When he finally went through his wartime mementos in 2011, "it just blew me away what was in there," Axelrad said by telephone last week from his home. "That kind of triggered my thoughts of returning."
By Sunday he was in Hanoi. "It's just time for closure," he said at a hotel bar.
Hung was surprised, to say the least, to hear that he will be reunited with his lost limb.
"I can't believe that an American doctor took my infected arm, got rid of the flesh, dried it, took it home and kept it for more than 40 years," he said by telephone last week from his home. "I don't think it's the kind of keepsake that most people would want to own. But I look forward to seeing him again and getting my arm bones back."
Hung, 73, said he was shot in October 1966 during an ambush about 75 kilometers (46 miles) from An Khe, his hometown in central Vietnam. After floating down a stream to escape a firefight and then sheltering in a rice warehouse for three days, he was evacuated by a U.S. helicopter to Axelrad's no-frills military hospital.

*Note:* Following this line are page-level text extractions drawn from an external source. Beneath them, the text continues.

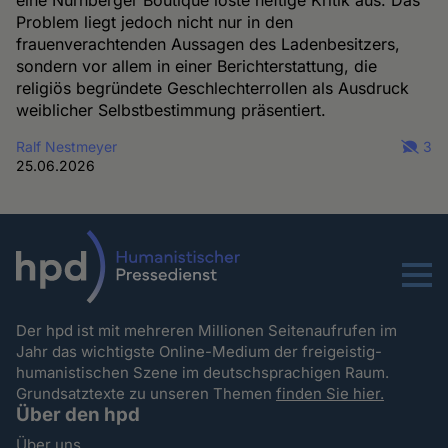
eine Nürnberger Boutique löste heftige Kritik aus. Das
Problem liegt jedoch nicht nur in den
frauenverachtenden Aussagen des Ladenbesitzers,
sondern vor allem in einer Berichterstattung, die
religiös begründete Geschlechterrollen als Ausdruck
weiblicher Selbstbestimmung präsentiert.
Ralf Nestmeyer
3
25.06.2026
Menu
Der hpd ist mit mehreren Millionen Seitenaufrufen im
Jahr das wichtigste Online-Medium der freigeistig-
humanistischen Szene im deutschsprachigen Raum.
Grundsatztexte zu unseren Themen
finden Sie hier.
Über den hpd
Über uns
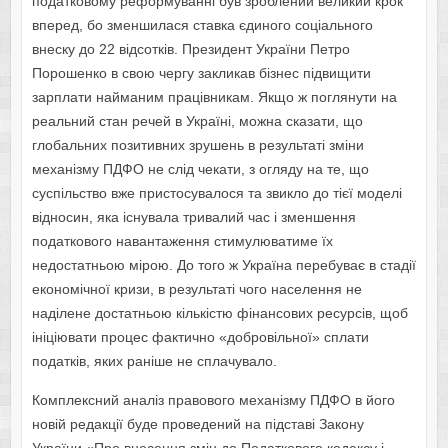
податковому реформуванні був зроблений великий крок
вперед, бо зменшилася ставка єдиного соціального
внеску до 22 відсотків. Президент України Петро
Порошенко в свою чергу закликав бізнес підвищити
зарплати найманим працівникам. Якщо ж поглянути на
реальний стан речей в Україні, можна сказати, що
глобальних позитивних зрушень в результаті зміни
механізму ПДФО не слід чекати, з огляду на те, що
суспільство вже пристосувалося та звикло до тієї моделі
відносин, яка існувала тривалий час і зменшення
податкового навантаження стимулюватиме їх
недостатньою мірою. До того ж Україна перебуває в стадії
економічної кризи, в результаті чого населення не
наділене достатньою кількістю фінансових ресурсів, щоб
ініціювати процес фактично «добровільної» сплати
податків, яких раніше не сплачувало.
Комплексний аналіз правового механізму ПДФО в його
новій редакції буде проведений на підставі Закону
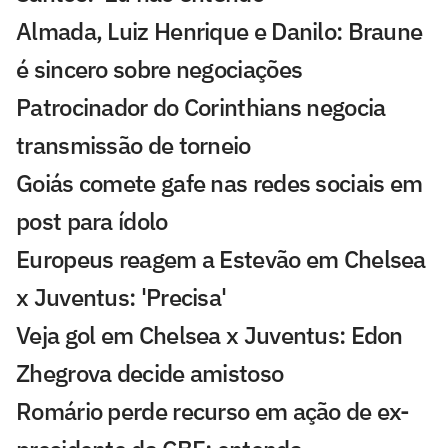
Almada, Luiz Henrique e Danilo: Braune
é sincero sobre negociações
Patrocinador do Corinthians negocia
transmissão de torneio
Goiás comete gafe nas redes sociais em
post para ídolo
Europeus reagem a Estevão em Chelsea
x Juventus: 'Precisa'
Veja gol em Chelsea x Juventus: Edon
Zhegrova decide amistoso
Romário perde recurso em ação de ex-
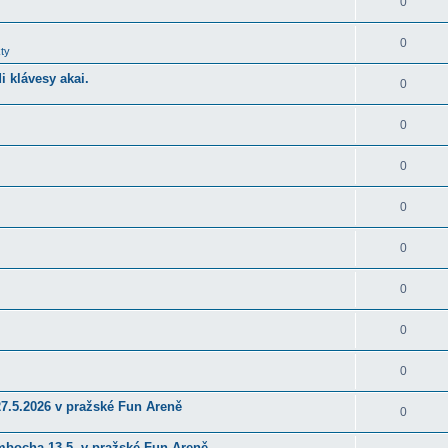
0
0
ty
 klávesy akai.
0
0
0
0
0
0
0
0
27.5.2026 v pražské Fun Areně
0
ambocha 13.5. v pražské Fun Areně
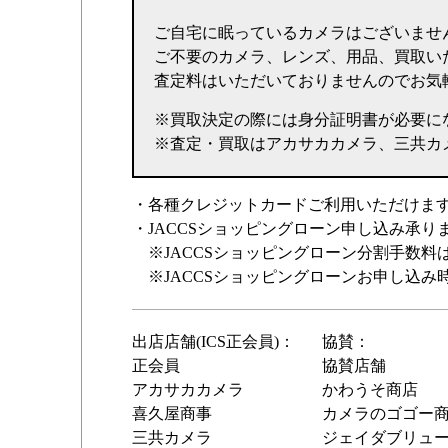
ご自宅に眠っているカメラはございませ
ご不要のカメラ、レンズ、用品、買取い
査定料はいただいておりませんのでお気
※買取決定の際には身分証明書が必要に
※査定・買取はアカサカカメラ、三共カ
・各種クレジットカードご利用いただけま
・JACCSショッピングローン申し込み承りま
※JACCSショッピングローン分割手数料
※JACCSショッピングローンお申し込み
出店店舗(ICS正会員)：
協賛：
正会員
協賛店舗
アカサカカメラ
かわうそ商店
喜久屋商事
カメラのゴゴー
三共カメラ
ジェイダブリュ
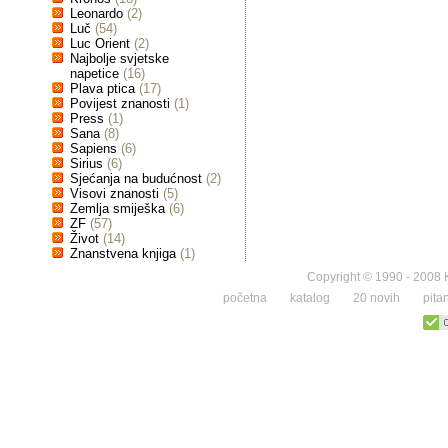
Leonardo
(2)
Luč
(54)
Luc Orient
(2)
Najbolje svjetske
napetice
(16)
Plava ptica
(17)
Povijest znanosti
(1)
Press
(1)
Sana
(8)
Sapiens
(6)
Sirius
(6)
Sjećanja na budućnost
(2)
Visovi znanosti
(5)
Zemlja smiješka
(6)
ZF
(57)
Život
(14)
Znanstvena knjiga
(1)
Copyright © 1990 - 2008 K
početna
katalog
20 novih
pita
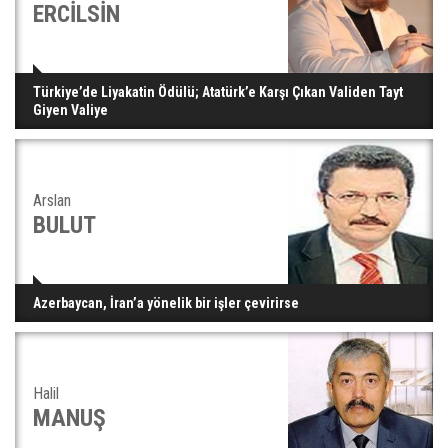
ERCİLSİN
Türkiye’de Liyakatin Ödülü; Atatürk’e Karşı Çıkan Validen Tayt
Giyen Valiye
Arslan
BULUT
Azerbaycan, İran’a yönelik bir işler çevirirse
Halil
MANUŞ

After the amputation, Hung spent eight months recovering and another six assisting American military doctors, he said. He spent the rest of the war offering private medical services in the village, and later served in local government for a decade before retiring on his rice farm.

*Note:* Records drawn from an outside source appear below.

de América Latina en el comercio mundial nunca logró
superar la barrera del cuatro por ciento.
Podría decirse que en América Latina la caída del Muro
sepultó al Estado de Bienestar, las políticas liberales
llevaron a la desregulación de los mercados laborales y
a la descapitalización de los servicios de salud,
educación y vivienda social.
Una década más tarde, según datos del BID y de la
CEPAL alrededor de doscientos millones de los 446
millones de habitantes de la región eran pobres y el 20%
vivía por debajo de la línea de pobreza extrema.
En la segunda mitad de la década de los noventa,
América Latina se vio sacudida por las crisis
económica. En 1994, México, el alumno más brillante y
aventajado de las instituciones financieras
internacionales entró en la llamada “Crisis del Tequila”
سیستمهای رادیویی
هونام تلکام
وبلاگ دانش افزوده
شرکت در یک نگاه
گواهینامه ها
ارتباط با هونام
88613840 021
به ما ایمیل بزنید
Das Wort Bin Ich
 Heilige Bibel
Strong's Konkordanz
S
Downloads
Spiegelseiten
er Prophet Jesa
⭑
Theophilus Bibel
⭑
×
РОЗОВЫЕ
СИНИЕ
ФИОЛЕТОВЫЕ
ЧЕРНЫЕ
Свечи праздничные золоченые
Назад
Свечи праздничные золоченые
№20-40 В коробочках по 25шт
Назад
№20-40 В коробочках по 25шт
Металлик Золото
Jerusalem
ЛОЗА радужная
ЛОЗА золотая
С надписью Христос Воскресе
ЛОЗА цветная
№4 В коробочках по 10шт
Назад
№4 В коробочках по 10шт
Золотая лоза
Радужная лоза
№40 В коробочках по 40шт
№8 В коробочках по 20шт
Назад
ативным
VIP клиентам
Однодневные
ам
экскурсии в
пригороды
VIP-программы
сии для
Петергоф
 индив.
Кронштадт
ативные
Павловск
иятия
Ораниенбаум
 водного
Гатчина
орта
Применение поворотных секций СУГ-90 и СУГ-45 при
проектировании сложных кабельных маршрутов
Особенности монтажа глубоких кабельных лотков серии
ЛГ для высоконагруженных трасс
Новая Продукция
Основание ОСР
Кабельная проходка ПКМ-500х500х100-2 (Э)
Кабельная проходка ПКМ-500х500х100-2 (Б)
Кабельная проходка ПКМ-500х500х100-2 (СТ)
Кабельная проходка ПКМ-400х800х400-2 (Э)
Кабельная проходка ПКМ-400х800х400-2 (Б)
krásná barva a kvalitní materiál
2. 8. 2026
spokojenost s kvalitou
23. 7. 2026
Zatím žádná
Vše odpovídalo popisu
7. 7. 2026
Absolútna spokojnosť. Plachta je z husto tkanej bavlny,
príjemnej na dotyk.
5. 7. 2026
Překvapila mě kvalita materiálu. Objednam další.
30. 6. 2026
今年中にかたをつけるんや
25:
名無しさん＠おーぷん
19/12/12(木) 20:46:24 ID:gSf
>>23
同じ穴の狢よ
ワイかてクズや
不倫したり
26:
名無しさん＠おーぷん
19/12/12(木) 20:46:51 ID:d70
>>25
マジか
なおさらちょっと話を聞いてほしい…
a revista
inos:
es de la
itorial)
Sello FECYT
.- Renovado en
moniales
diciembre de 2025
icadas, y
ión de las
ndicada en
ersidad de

It took a little luck for Axelrad to reunite Hung with his amputated arm. He had traveled to Vietnam last summer partly for vacation, but also to try to find the man.
He said he wasn't sure Hung was still alive, or where to begin looking for him. Axelrad visited Hung's hometown but didn't ask for him there because he assumed he would be living in northern Vietnam.
But by chance, Axelrad met Vietnamese journalist Tran Quynh Hoa at a Hanoi hotel, and she later wrote an article in a widely read Vietnamese newspaper about his quest. Hung said his brother-in-law in Ho Chi Minh City read the article and contacted the newspaper's editors.
Hoa arranged the reunion, which was planned for Monday morning in An Khe, near the coastal city of Qui Nhon.